***** Data provided
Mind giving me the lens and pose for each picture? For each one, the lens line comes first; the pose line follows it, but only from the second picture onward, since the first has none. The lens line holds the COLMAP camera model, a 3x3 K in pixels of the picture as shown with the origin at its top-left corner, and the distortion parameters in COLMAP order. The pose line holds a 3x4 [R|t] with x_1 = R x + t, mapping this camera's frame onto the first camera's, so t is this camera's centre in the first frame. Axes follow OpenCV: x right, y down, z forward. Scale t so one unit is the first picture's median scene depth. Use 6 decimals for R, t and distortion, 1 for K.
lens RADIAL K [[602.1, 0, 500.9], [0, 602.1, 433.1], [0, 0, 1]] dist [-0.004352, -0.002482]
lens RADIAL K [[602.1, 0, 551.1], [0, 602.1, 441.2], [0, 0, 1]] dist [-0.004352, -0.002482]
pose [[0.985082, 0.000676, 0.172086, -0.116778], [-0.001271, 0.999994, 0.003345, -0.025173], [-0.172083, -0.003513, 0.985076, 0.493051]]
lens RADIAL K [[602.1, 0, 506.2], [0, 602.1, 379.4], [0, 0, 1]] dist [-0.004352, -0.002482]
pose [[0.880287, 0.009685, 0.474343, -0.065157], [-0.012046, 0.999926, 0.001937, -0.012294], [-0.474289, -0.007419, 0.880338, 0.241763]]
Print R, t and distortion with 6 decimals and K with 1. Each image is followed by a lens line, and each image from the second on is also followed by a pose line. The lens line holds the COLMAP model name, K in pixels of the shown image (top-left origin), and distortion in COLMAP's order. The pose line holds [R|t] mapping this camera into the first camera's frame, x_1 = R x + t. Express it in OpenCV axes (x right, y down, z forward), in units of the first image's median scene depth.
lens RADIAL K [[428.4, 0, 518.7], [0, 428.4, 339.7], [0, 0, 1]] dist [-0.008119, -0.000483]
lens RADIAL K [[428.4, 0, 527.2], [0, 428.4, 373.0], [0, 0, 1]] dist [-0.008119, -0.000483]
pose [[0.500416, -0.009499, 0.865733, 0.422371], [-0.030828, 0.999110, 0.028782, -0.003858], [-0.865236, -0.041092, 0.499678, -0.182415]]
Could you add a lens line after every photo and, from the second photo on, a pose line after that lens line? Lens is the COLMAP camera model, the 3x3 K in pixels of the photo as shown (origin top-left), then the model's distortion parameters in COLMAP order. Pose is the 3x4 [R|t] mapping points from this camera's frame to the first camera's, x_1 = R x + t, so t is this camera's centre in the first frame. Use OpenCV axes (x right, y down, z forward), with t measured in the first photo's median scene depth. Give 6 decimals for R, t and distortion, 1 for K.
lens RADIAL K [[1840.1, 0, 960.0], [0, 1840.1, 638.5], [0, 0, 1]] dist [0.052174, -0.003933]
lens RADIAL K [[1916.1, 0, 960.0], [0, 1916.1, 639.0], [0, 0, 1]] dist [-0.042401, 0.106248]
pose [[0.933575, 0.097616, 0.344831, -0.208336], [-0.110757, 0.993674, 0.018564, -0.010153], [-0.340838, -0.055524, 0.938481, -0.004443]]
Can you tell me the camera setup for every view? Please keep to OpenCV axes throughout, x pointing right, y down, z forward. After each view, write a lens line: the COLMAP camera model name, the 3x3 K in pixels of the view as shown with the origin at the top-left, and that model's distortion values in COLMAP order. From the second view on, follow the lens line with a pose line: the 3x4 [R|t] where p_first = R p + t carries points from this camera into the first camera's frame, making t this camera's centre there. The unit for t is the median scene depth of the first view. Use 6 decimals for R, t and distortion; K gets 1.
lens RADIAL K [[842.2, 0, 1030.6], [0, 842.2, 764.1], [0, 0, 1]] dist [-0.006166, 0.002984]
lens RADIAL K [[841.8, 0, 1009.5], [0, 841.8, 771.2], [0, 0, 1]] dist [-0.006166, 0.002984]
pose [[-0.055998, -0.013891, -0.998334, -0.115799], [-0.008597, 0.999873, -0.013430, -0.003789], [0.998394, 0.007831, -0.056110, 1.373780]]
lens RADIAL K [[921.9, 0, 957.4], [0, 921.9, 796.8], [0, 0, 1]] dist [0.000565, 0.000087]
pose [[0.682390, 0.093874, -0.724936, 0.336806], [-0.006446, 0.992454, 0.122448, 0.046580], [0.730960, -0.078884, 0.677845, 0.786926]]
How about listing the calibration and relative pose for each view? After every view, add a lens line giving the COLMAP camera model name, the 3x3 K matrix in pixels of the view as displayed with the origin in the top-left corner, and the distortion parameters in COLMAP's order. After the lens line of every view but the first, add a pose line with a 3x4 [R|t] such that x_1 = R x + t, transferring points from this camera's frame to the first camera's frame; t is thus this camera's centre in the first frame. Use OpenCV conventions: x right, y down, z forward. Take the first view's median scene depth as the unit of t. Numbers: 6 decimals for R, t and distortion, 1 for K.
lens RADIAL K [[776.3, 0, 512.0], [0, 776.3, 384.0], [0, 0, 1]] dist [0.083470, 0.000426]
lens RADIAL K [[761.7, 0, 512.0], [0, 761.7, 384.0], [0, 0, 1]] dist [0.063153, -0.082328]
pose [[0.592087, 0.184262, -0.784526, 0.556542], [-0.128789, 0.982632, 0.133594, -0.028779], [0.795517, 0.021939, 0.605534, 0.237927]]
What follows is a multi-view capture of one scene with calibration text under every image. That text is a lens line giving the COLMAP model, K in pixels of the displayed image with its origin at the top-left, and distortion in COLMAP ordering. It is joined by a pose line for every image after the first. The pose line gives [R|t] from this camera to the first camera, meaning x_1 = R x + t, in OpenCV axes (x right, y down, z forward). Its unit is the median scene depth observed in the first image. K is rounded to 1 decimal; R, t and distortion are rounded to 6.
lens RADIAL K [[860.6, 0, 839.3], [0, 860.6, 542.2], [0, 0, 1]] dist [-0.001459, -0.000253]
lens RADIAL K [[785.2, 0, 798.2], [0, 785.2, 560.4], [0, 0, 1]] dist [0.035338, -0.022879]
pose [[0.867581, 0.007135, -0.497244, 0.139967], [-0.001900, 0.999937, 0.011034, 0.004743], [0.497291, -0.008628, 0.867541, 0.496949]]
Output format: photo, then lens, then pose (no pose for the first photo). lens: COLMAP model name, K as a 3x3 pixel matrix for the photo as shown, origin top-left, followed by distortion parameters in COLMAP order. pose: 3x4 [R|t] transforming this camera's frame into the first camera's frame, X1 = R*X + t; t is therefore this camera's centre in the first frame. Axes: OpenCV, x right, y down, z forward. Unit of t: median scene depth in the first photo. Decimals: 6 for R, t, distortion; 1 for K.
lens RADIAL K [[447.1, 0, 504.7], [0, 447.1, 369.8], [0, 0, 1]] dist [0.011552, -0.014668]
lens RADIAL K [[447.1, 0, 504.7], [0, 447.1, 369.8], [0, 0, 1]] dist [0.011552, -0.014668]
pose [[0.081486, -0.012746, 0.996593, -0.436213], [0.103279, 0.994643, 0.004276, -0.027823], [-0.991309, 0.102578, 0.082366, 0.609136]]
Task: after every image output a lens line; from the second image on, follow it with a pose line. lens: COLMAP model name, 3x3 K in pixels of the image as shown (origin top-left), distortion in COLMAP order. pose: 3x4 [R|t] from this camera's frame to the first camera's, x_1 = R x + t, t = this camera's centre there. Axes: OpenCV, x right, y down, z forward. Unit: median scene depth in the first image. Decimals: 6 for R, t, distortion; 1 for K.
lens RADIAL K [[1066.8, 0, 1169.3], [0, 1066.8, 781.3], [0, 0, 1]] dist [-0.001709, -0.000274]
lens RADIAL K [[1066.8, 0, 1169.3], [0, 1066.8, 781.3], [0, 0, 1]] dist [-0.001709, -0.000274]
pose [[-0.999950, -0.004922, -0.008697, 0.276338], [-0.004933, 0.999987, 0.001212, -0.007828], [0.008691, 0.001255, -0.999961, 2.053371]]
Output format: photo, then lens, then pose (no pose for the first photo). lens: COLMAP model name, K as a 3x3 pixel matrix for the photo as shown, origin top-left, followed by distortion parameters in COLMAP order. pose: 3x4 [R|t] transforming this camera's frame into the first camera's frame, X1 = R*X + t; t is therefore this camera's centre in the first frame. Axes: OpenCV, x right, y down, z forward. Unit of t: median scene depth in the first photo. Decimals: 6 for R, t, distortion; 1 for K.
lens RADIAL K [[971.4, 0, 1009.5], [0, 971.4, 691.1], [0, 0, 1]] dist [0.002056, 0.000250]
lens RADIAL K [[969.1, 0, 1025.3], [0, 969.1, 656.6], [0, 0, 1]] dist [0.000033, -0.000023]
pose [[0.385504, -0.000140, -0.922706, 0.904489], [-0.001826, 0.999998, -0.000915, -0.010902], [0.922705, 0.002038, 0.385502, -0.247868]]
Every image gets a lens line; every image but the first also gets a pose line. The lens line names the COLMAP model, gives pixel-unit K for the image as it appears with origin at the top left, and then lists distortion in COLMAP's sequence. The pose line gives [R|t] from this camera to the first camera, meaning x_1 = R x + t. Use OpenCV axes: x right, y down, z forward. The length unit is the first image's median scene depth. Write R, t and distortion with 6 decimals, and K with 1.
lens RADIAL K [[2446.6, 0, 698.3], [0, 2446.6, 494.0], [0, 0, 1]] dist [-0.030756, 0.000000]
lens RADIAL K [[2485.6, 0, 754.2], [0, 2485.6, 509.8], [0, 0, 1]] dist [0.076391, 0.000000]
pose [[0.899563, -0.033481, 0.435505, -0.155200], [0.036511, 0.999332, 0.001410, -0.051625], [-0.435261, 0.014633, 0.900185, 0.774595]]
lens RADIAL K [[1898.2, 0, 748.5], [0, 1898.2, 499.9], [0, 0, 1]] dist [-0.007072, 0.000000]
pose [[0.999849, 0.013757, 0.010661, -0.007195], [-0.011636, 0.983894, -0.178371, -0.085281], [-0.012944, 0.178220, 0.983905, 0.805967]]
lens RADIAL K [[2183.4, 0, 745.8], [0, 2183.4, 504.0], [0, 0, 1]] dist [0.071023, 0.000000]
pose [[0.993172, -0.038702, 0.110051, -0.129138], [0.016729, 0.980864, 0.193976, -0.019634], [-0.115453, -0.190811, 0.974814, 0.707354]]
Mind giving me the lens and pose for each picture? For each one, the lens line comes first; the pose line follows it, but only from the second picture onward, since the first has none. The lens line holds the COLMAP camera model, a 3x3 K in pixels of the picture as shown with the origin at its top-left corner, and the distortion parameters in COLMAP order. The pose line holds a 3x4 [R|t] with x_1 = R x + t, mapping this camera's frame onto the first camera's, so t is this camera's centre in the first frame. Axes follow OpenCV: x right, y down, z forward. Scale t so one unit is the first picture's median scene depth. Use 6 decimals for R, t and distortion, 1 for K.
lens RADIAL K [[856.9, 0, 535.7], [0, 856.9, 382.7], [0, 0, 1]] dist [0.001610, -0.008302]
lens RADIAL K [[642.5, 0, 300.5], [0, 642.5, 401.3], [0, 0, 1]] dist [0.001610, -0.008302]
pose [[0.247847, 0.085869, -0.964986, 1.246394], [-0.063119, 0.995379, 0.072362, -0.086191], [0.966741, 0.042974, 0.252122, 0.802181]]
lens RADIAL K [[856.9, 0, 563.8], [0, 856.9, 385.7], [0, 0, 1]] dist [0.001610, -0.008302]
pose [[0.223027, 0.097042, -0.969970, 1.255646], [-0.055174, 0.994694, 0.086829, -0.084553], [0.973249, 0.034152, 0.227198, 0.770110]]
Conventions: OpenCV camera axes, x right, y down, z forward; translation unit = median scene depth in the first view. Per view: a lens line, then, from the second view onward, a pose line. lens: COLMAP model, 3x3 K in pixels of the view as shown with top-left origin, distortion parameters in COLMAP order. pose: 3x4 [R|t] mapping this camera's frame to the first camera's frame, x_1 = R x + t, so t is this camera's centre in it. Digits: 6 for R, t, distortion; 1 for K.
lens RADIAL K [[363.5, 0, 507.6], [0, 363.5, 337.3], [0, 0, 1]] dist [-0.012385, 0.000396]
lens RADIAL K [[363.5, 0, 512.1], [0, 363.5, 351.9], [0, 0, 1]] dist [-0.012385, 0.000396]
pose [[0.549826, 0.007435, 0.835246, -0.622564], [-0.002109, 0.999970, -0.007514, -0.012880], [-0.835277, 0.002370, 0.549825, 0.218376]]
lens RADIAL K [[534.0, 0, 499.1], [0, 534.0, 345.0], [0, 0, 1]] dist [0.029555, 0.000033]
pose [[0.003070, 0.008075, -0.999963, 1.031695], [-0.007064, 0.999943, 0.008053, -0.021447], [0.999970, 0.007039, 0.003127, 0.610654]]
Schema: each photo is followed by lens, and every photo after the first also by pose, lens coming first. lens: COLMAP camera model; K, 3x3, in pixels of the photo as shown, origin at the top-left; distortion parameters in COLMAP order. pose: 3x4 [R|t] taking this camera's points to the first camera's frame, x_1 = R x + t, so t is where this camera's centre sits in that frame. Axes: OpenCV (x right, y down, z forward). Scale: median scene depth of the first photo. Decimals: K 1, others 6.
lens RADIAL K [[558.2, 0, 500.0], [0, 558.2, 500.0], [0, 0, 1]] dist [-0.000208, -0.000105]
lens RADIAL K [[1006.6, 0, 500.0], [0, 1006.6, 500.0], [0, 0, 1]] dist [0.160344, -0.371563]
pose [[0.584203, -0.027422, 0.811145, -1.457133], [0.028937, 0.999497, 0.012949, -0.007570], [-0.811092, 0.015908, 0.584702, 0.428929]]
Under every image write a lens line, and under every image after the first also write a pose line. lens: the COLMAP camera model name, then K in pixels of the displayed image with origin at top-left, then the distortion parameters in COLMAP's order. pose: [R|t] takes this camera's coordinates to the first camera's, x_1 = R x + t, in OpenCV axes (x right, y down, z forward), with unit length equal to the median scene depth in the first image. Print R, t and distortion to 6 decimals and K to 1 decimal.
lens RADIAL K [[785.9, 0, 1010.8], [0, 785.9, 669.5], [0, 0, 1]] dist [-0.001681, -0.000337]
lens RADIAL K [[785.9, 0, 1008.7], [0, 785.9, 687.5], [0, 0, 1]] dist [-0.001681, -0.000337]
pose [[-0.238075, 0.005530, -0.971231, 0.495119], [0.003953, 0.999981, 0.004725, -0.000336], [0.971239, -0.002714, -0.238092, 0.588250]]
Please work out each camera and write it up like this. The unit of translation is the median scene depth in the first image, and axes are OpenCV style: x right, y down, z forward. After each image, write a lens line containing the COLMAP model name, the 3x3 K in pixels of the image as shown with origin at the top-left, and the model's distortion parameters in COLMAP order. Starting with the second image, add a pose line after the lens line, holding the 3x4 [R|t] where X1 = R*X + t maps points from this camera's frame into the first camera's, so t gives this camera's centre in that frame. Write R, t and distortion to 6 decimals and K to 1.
**********
Copy the listing word for word, starting at the line that contains "Under every image write" and continuing through the end of the listing.

● **Answer to the problem**:
Under every image write a lens line, and under every image after the first also write a pose line. lens: the COLMAP camera model name, then K in pixels of the displayed image with origin at top-left, then the distortion parameters in COLMAP's order. pose: [R|t] takes this camera's coordinates to the first camera's, x_1 = R x + t, in OpenCV axes (x right, y down, z forward), with unit length equal to the median scene depth in the first image. Print R, t and distortion to 6 decimals and K to 1 decimal.
lens RADIAL K [[785.9, 0, 1010.8], [0, 785.9, 669.5], [0, 0, 1]] dist [-0.001681, -0.000337]
lens RADIAL K [[785.9, 0, 1008.7], [0, 785.9, 687.5], [0, 0, 1]] dist [-0.001681, -0.000337]
pose [[-0.238075, 0.005530, -0.971231, 0.495119], [0.003953, 0.999981, 0.004725, -0.000336], [0.971239, -0.002714, -0.238092, 0.588250]]
Please work out each camera and write it up like this. The unit of translation is the median scene depth in the first image, and axes are OpenCV style: x right, y down, z forward. After each image, write a lens line containing the COLMAP model name, the 3x3 K in pixels of the image as shown with origin at the top-left, and the model's distortion parameters in COLMAP order. Starting with the second image, add a pose line after the lens line, holding the 3x4 [R|t] where X1 = R*X + t maps points from this camera's frame into the first camera's, so t gives this camera's centre in that frame. Write R, t and distortion to 6 decimals and K to 1.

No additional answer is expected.